Erythritol, on the other hand, tends to dissolve more easily and may be a better choice for beverages or frostings.
Ultimately, the best sweetener to use will depend on your personal preferences and the specific recipe requirements.
Erythritol is an excellent option if you are seeking sugar alcohol that will support your keto lifestyle. There is only one issue you need to consider, and that is the fact that too much consumption could lead to digestive problems.
Similarly, It is also recommended to not consume xylitol in excessive amounts as it may also cause digestive issues such as bloating and flatulence. Moreover, it is not pet-friendly, so make sure you sweep up anything containing xylitol on the floor.
The use of xylitol in caramels is better than that of erythritol, making it more suitable for caramel recipes.
It is also crucial that you must read all food labels carefully to ensure you get the right balance of sweeteners in your food and avoid suffering any side effects.
It may be better to use erythritol than xylitol for keto. Erythritol is more easily absorbed by the human body than xylitol, thereby causing less digestive discomfort. Moreover, erythritol does not increase blood sugar levels, while xylitol does so to a small degree.

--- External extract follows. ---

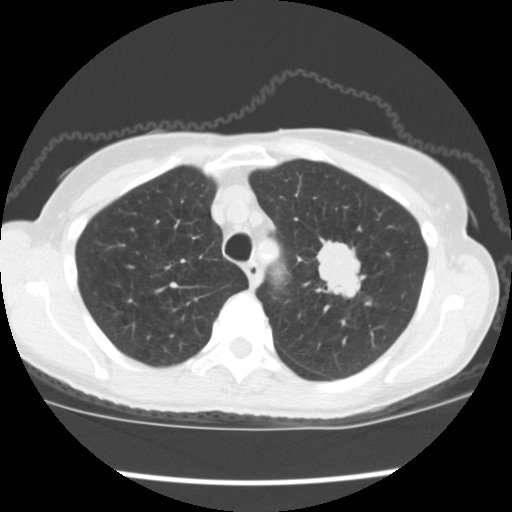
Chest CT (low-dose screening protocol), one axial image. Baseline screening round. Lung window (W 1500 / L -600 HU). Slice 35 of 176 in the series. 512 × 512 image matrix, field of view 318 × 318 mm. Female, age 67 years at enrolment. Former smoker at enrolment.
- Expert reader's lesion annotation, bounding box [x1, y1, x2, y2] px = [305, 235, 378, 311].
- Screening reader's record for this exam (one nodule recorded; not confirmed to be the boxed lesion): non-calcified nodule or mass ≥4 mm, left upper lobe, 34 × 32 mm, spiculated (stellate) margins, soft tissue attenuation, pre-existing on the prior screen: no.
- Lung cancer was diagnosed 17 days after this screen: small cell carcinoma, NOS, left upper lobe, stage IIIA (AJCC 6th edition), 40 mm at pathology.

Even though they each have their own advantages and disadvantages, both of these sweeteners are still great choices to replace sugar on your keto diet. Therefore, you will benefit from any of them, regardless of what you prefer.
If you are someone suffering from an underlying health condition, It is best to consult with your doctor before beginning to use these substances and to monitor your reactions to them.